Canada's Irene Loughlin is another artist who'll draw from her personal background in the work she'll perform this weekend. "My project addresses the experiences of living with depression, anxiety, and the ability to disassociate," she says.
"In the first part of the performance, I will paint lying on the floor under a sheet with a branch in my mouth onto a dropped ceiling," Loughlin explains. "Then I stand up and also paint a circle on the floor, where the viewer will later be invited to stand. I stand in front of the circle and put my head within a head halter-traction kit which is attached to the ceiling or door above. I hold the gaze of the viewer. In the third part of the performance, I will then create wings for religious sculptures out of plaster, and the viewers are invited to assist. I plan to create an alcove of flying religious sculptures."
The Canadian artist says the piece is a direct response to Marina Abramovic's recent work. "In the performance, the viewer is invited to stand in front of me and look at me and hold my gaze. However, here "the artist is not present, due to my disassociation," Loughlin explains. She says Miami's hybrid of cultures and faiths also inspires her piece. "The religious sculptures and Catholicism are part of my history, and I thought it was a way to engage the public about issues of personal freedom and spiritual liberation."
Panama's Diego Bowie says, "[I plan] to create a conscious social criticism of the human addiction to technology by embracing it in my piece and merging it with my body and behavior. I'm experimenting with audio recordings and interactive terminals such as headphones, so the audience can not only expect to interact with the piece but to also be a part of it."
Ismael Ogando, who hails from the Dominican Republic, says he usually explores issues of religion, sexuality, and the African influence on his culture but that currently he is interested in male prostitution and sex tourism in the Caribbean. "I rarely use elements other than my body. Normally I mix it with cross-dressing elements such as skirts and dresses, but this time I went for something more museographic and will show a complex audiovisual installation activated with the body's presence," Ogando says. Others such as Miami's Catalina Jaramillo are planning a communal feast to feed hundreds, while Canada's Christine Brault is working on a project she calls Latina del Norte in which she mines themes of migration and the home environment.

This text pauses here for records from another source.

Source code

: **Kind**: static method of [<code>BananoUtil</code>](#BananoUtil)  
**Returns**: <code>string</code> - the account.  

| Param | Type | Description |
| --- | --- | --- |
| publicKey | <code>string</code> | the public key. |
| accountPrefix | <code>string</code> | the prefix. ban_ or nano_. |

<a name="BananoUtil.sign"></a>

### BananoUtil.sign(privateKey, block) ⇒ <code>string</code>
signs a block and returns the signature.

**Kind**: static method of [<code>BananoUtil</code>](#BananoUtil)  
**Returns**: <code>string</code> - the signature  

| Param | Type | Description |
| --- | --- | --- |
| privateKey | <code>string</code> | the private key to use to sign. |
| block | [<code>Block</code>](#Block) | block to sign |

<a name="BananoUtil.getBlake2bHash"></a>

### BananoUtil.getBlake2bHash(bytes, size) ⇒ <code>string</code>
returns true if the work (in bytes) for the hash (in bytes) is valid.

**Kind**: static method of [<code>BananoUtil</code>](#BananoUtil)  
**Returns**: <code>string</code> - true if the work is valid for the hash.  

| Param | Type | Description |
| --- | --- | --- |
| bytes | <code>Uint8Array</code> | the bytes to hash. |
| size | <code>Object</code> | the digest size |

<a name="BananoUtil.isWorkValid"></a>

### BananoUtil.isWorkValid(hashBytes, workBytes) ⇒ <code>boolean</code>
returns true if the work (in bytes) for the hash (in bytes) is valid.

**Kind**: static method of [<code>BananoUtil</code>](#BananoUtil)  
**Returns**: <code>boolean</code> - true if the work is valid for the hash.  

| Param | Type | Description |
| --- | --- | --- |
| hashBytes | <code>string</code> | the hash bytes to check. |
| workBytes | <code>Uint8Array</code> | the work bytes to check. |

Local artist Belaxis Buil agrees that pushing the boundaries of art is what makes the festival a challenge. "We have to take risks and present work or ideas that may seem a bit ahead of our times... but this is the way we adjust our contemporary societies to new frontiers," she observes.
Miami's David Prusko perhaps best sums up the spirit of the affair. "The Miami International Performance Festival is the anti-'object' art solution. What is there to buy? How can you display it? You can't brag about spending $100,000 for the performance piece that hangs over the couch. You can't mount an artist to the wall!"